Plus rien ne tourne rond
Il serait également très erroné de parler de “lait maternel” alors qu’il existe des expressions plus englobantes : “lait humain” ou “lait des parents”. Aussi parce que des termes discriminatoires tels que “mère” et “père” devraient être supprimés au profit de “parent non gestationnel “, c’est-à-dire “parent qui ne donnent pas naissance” ou “parent qui ne génère pas”.

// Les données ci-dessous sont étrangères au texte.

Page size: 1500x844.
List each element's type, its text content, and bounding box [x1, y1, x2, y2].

De toute évidence, il y a encore une raison, sûrement d’ordre pratique, pour laquelle il faut faire la distinction entre un “parent qui génère” et un “géniteur” qui ne l’est pas, mais il ne fait plus partie du vocabulaire poli et civilisé de tenir pour acquis que c’est la mère qui mène la gestation d’un enfant et lui donne naissance.

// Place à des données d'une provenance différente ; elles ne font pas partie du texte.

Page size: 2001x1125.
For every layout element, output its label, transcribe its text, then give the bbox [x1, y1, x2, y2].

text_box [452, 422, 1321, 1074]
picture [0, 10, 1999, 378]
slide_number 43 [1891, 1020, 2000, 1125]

Le “lait maternel” est également interdit dans les hôpitaux britanniques
La brochure de l’université australienne, en revanche, n’est qu’un exemple de la tentative de révolution linguistique en cours aujourd’hui. Dans les deux établissements gérés par le NHS Trust des hôpitaux universitaires de Brighton et du Sussex, les sages-femmes ne sont plus autorisées à utiliser les termes “allaitement maternel” et “lait maternel”. Les “maternités” sont devenues des “services périnataux” et les praticiens, ayant réussi à supprimer les termes “mères” et “femmes”, sont “fiers de s’occuper des personnes trans et non-binaires”. En fait, selon les agents de santé de ces hôpitaux, le récit classique de la grossesse, de la naissance et de l’éducation du nouveau-né apporterait “l’essentialisme biologique {sic} et la transphobie”,
Nominalisme et nihilisme : la négation de la douleur
L’université était autrefois le lieu où les gens apprenaient que la vérité est “adaeguatio rei et intellectus”: une correspondance entre la réalité et la raison. Le nominalisme gnoséologique – un présupposé désormais implicite dans toute recherche “scientifique” – a cependant éliminé la relation entre le mot – la pensée – et les données concrètes. Dans l’avilissement des corps, qui sont façonnés selon le caprice d’esprits de plus en plus immatures pour avoir atteint une compréhension de soi adéquate, l’illusion mensongère est que le fait de modifier le récit peut adoucir les faits. Un homme, ou une femme, qui est par condition – ou conditionnement – mal à l’aise par rapport à son corps est maintenant amené à penser que la “célébration” – autre terme significatif utilisé – de sa “diversité” coïncide avec la suppression de toute description significative des faits.
Les noms de la neige
Une légende urbaine veut que les Esquimaux aient une centaine de mots différents pour désigner la neige, et même si plusieurs études voudraient réfuter cette affirmation, le sens profond demeure : l’homme, plus il traite d’une certaine réalité, plus il l’observe, la connaît, l’indique. Et plus les connaissances augmentent, plus la langue devient spécifique et circonstancielle : la réalité est indiquée avec une précision toujours plus grande.
En revanche, là où la langue est systématiquement amincie et appauvrie, il est évident que l’intention ultime est de cacher quelque chose, quelque chose d’inconfortable, d’inobservable. Note de l’indicible. Et cela a généralement à voir avec la douleur.